Rosa (Roza en polonais) Luxemburg naît le 5 mars 1871, d’une famille d’intellectuels
juifs non orthodoxes à Zamosc, une petite ville polonaise prés de Lublin. La
ville natale de Rosa est soumise depuis quelques décennies à la domination de
l’empire russe du tsar Nicolas II. Quelques années plus tard, la famille déménage à Varsovie
où Rosa, souffrant de la hanche est mal soignée : elle en portera une légère déformation
pendant toute sa vie. Ensuite, Rosa sera une des rares juives admises au lycée
pour filles de la ville ; elle fréquente des cercles juvéniles polonais qui s’opposent
au processus de "russification" dominant en cette période dans les écoles polonaises.
Diplômée avec de très bonnes notes, elle adhèrera ensuite au Parti socialiste
polonais. Après avoir réalisé un écrit ironique contre le Kaiser Guillaume 1er,
en visite officielle à Varsovie, elle est contrainte à quitter clandestinement
la Pologne.

Le 1er février 1889, elle est à Zürich où elle s’inscrit dans un premier temps à la
faculté de philosophie puis à celle de Sciences Politiques. Au cours des mêmes
années, commencent en Pologne les grandes grèves ouvrières qui vont contribuer à la
diffusion des idées socialistes et Rosa commence aussi sa bataille personnelle
contre le nationalisme polonais. Elle restera en fait toujours convaincue que
les travailleurs polonais ne peuvent trouver de possibilités concrètes d’émancipation
qu’en collaborant avec la classe ouvrière russe et plus généralement avec toutes
les classes subalternes des pays soumis à la domination du tsar.

A cause de ses conceptions, elle tombe bientôt en disgrâce à l’intérieur du mouvement
socialiste polonais où l’idée nationaliste domine. Elle reprend donc la lutte
sous un faux nom et devient l’inspiratrice du congrès de la social-démocratie
polonaise en 1894. En 1895, à Londres, durant le congrès international socialiste
sa ligne est battue et c’est la thèse selon laquelle l’autodétermination des
peuples doit précéder la lutte de classe qui prévaut. En d’autres termes, il
faut d’abord que, par la lutte unitaire des bourgeois, des ouvriers et des paysans,
les nations soumises à la domination de puissances étrangères deviennent indépendantes
et ce n’est qu’ ensuite que les ouvriers pourront se battre pour parvenir à leurs
revendications politiques et économiques.

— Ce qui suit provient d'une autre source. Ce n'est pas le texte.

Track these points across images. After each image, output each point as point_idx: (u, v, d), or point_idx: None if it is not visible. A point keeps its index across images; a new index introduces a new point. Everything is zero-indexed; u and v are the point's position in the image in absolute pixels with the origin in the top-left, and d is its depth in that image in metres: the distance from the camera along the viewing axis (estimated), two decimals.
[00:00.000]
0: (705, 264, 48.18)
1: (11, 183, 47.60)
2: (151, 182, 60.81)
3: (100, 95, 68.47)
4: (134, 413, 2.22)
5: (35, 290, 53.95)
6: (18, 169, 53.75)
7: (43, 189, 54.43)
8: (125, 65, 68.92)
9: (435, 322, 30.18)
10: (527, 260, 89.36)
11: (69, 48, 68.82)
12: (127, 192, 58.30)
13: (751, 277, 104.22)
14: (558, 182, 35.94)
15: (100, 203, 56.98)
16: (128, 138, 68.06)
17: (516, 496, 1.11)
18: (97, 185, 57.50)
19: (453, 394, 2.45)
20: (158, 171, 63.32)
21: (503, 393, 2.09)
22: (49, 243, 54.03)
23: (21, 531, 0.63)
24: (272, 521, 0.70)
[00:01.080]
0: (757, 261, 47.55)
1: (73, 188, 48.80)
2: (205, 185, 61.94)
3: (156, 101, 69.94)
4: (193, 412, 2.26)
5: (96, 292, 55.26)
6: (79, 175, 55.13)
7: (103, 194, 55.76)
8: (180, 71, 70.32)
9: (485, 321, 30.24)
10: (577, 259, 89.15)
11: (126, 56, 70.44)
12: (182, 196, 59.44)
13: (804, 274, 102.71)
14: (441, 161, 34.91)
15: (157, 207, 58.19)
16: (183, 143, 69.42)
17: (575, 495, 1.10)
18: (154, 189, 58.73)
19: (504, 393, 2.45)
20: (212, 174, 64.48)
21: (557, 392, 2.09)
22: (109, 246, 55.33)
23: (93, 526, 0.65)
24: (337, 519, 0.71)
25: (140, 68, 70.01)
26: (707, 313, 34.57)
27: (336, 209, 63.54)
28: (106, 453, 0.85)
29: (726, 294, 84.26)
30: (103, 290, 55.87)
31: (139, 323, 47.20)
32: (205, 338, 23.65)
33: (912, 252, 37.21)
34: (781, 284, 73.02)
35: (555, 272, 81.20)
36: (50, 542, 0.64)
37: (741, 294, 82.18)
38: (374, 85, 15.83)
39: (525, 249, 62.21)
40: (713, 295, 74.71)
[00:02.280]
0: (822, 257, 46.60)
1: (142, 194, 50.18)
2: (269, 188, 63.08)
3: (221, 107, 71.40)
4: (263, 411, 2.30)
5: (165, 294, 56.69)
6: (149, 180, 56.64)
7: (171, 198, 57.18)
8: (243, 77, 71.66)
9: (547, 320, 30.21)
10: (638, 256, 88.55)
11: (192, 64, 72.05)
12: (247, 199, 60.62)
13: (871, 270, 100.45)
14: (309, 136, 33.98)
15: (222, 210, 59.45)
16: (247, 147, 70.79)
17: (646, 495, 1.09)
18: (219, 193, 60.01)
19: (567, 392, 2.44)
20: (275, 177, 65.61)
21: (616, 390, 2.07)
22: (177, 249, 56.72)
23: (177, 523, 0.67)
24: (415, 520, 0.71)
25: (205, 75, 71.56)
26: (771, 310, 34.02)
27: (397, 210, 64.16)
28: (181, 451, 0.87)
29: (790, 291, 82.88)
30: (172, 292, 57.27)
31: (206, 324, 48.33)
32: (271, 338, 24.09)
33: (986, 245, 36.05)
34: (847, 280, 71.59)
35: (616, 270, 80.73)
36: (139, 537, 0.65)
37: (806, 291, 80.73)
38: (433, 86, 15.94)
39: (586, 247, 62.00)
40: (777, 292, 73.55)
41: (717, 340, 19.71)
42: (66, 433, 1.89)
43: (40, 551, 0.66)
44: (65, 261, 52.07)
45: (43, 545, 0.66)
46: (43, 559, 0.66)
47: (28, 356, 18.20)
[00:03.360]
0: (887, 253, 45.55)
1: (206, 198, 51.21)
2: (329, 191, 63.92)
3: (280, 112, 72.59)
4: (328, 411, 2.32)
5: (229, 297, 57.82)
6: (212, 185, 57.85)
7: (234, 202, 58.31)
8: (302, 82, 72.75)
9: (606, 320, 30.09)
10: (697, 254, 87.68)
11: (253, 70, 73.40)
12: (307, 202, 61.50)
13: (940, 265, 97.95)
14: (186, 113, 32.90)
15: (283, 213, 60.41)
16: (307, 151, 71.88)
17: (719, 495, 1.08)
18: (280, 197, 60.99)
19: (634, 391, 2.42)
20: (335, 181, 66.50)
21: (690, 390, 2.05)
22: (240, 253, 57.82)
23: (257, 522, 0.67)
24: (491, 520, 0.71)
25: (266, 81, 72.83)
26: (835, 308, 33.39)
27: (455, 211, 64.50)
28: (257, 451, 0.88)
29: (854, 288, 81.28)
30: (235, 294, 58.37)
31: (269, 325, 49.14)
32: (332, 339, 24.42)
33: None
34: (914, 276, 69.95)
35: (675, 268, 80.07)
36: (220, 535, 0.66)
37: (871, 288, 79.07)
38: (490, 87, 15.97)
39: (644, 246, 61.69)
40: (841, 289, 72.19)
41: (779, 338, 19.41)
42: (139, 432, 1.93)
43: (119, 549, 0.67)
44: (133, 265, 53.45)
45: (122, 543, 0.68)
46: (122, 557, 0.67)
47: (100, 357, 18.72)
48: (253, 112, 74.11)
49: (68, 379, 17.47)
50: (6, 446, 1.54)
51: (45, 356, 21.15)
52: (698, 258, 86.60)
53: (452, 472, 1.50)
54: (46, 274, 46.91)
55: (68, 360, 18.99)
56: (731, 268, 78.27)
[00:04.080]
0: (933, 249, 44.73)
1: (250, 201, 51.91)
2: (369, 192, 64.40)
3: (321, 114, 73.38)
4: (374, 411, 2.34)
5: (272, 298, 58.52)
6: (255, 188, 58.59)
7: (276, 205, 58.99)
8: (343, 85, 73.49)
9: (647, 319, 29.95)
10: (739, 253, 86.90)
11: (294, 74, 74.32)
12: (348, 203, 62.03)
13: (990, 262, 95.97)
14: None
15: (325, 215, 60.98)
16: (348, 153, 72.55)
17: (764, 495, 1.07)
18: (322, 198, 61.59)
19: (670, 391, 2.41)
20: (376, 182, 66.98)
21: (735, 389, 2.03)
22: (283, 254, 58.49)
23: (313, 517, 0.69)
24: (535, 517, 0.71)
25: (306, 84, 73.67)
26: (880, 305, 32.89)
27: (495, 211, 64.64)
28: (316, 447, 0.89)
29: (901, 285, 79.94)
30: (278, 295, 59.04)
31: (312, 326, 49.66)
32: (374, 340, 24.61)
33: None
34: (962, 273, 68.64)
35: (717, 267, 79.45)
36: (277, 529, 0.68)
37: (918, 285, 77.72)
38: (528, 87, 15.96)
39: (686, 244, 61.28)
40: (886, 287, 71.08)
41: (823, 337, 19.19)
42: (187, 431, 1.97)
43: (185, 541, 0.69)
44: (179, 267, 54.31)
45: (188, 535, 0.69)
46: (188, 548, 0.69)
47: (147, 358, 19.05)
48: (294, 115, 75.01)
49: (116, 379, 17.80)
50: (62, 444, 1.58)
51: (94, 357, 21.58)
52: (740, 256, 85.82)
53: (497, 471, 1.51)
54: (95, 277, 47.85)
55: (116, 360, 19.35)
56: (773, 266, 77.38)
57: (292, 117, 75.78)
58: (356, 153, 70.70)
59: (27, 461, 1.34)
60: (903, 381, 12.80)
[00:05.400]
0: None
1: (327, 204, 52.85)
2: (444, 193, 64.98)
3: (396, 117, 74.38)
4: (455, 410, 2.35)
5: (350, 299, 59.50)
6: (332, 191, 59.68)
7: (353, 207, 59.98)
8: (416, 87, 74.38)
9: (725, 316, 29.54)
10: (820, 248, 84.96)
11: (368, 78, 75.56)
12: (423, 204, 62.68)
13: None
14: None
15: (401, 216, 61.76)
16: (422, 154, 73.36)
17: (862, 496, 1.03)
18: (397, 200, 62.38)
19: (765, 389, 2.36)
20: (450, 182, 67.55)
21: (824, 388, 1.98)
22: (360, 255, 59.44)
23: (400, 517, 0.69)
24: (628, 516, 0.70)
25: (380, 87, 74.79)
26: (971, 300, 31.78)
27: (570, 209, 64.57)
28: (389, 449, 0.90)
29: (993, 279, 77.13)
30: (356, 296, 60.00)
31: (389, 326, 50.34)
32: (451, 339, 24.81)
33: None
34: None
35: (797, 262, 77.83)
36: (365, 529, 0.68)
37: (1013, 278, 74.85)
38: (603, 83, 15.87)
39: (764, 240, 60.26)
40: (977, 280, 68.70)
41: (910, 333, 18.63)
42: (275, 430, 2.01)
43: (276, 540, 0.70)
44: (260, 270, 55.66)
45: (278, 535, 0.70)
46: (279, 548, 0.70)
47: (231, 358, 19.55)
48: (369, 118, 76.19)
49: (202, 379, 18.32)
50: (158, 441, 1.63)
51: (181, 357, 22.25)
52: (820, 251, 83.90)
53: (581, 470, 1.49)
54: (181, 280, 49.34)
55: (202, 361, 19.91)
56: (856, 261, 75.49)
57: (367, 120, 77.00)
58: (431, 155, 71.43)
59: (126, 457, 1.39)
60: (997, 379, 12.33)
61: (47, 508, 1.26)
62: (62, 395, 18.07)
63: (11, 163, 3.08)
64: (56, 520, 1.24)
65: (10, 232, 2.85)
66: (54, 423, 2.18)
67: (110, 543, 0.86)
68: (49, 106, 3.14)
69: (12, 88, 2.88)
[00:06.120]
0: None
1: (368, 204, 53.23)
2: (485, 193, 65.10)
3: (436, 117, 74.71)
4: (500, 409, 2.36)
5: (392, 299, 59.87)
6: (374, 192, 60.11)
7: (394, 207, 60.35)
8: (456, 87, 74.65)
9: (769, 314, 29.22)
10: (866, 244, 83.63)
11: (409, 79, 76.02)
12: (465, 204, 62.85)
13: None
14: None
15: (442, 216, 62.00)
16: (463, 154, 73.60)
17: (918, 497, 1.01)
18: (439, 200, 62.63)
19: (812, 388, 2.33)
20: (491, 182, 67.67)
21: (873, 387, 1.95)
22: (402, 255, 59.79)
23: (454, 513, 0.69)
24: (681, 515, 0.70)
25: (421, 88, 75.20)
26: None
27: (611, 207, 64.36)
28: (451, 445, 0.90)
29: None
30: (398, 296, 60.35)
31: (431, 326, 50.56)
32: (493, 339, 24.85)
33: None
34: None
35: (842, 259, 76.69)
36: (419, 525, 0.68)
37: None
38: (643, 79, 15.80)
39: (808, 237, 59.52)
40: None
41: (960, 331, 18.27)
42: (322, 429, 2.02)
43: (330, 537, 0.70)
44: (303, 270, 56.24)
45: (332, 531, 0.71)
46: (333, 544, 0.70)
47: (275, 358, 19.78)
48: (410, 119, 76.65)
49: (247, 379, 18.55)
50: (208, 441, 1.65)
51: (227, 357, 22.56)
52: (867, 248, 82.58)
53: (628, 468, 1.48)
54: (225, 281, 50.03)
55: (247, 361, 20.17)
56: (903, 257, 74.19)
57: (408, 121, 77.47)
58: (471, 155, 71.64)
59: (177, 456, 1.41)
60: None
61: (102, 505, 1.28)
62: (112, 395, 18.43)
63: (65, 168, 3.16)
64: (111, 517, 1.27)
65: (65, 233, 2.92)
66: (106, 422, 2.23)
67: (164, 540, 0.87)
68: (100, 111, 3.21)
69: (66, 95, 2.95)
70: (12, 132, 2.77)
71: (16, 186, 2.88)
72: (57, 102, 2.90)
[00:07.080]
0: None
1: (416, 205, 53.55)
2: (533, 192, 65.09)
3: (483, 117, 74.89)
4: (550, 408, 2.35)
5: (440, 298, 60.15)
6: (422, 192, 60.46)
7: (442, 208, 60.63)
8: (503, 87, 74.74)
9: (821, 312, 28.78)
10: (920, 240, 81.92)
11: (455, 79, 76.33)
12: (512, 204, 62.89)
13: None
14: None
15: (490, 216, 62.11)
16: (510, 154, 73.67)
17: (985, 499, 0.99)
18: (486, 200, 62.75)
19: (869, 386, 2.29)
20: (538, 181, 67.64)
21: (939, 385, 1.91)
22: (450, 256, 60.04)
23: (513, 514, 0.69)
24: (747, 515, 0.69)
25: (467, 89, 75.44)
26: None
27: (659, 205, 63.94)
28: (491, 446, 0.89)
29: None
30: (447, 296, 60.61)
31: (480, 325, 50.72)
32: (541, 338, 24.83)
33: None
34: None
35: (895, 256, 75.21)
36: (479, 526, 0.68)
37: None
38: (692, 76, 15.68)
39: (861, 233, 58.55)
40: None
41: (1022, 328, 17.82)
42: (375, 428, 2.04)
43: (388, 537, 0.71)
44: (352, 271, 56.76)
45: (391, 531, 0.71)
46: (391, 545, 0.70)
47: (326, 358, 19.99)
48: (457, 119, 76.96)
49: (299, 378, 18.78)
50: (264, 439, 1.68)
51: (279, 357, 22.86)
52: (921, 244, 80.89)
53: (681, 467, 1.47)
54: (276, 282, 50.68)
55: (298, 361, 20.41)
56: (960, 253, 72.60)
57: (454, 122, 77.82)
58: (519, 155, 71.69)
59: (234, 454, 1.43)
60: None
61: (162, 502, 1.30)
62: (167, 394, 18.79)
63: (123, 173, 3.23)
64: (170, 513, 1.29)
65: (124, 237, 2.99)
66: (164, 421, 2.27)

En 1897, à 26 ans, elle obtient son diplôme avec les notes maximum et fait un "mariage
blanc" avec Gustav Lübeck, dans le but d’obtenir la nationalité allemande. Elle
s’installe ensuite à Berlin. Là, en mai 1898, elle adhère à la Social démocratie
allemande, collabore à différentes revues et participe aux Congrès de l’Internationale
Socialiste dans les principales capitales européennes en tant que déléguée polonaise
ou allemande. Entre-temps, elle divorce et vit avec Léo Jogiches, un jeune Juif
lithuanien qu’elle a connu à 20 ans en Suisse et auquel elle sera liée de 1892 à 1907.
En 1903, accusée d’outrage à l’empereur, elle est condamnée à trois mois de prison.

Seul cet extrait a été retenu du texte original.